Technical Program

Paper Detail

Paper ID	F-2-2.1
Paper Title	Context-adaptive Gaussian Attention for Text-independent Speaker Verification
Authors	Junyi Peng, Rongzhi Gu, Haoran Zhang, Yuexian Zou, Peking University Shenzhen Graduate School, China
Session	F-2-2: Speaker Recognition 2, Sound Classification
Time	Wednesday, 09 December, 15:30 - 17:00
Presentation Time:	Wednesday, 09 December, 15:30 - 15:45 Check your Time Zone
	All times are in New Zealand Time (UTC +13)

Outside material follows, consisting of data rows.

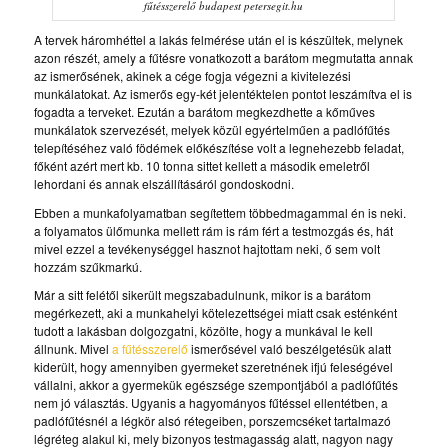
fűtésszerelő budapest petersegit.hu
A tervek háromhéttel a lakás felmérése után el is készültek, melynek
azon részét, amely a fűtésre vonatkozott a barátom megmutatta annak
az ismerősének, akinek a cége fogja végezni a kivitelezési
munkálatokat. Az ismerős egy-két jelentéktelen pontot leszámítva el is
fogadta a terveket. Ezután a barátom megkezdhette a kőműves
munkálatok szervezését, melyek közül egyértelműen a padlófűtés
telepítéséhez való födémek előkészítése volt a legnehezebb feladat,
főként azért mert kb. 10 tonna sittet kellett a második emeletről
lehordani és annak elszállításáról gondoskodni.
Ebben a munkafolyamatban segítettem többedmagammal én is neki.
a folyamatos ülőmunka mellett rám is rám fért a testmozgás és, hát
mivel ezzel a tevékenységgel hasznot hajtottam neki, ő sem volt
hozzám szűkmarkú.
Már a sitt felétől sikerült megszabadulnunk, mikor is a barátom
megérkezett, aki a munkahelyi kötelezettségei miatt csak esténként
tudott a lakásban dolgozgatni, közölte, hogy a munkával le kell
állnunk. Mivel
a fűtésszerelő
ismerősével való beszélgetésük alatt
kiderült, hogy amennyiben gyermeket szeretnének ifjú feleségével
vállalni, akkor a gyermekük egészsége szempontjából a padlófűtés
nem jó választás. Ugyanis a hagyományos fűtéssel ellentétben, a
padlófűtésnél a légkör alsó rétegeiben, porszemcséket tartalmazó
légréteg alakul ki, mely bizonyos testmagasság alatt, nagyon nagy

Topic	Speech, Language, and Audio (SLA):
Abstract	Multi-head attention (MHA) has shown its effectiveness on aggregating frame-level features for speaker verification task. However, MHA weights each frame individually without considering context information which is important for modeling speaker characteristics of the speech. Based on the assumption that the highly relevant context information should follow a temporal Gaussian distribution, we propose a novel variant of multi-head attention, named as context-adaptive Gaussian attention (CGA), which employs a set of Gaussian functions with different parameters to dynamically model the distributions of the weights obtained from each head. Furthermore, a Gaussian Clustering algorithm (GC) is designed to merge the overlapped Gaussian distributions between different heads. In this way, the proposed method can facilitate the model to better capture multi-span context information compared to the traditional multi-head attention. Experiments on Voxceleb1 dataset demonstrate that the proposed CGA outperforms the state-of-the-art pooling approaches.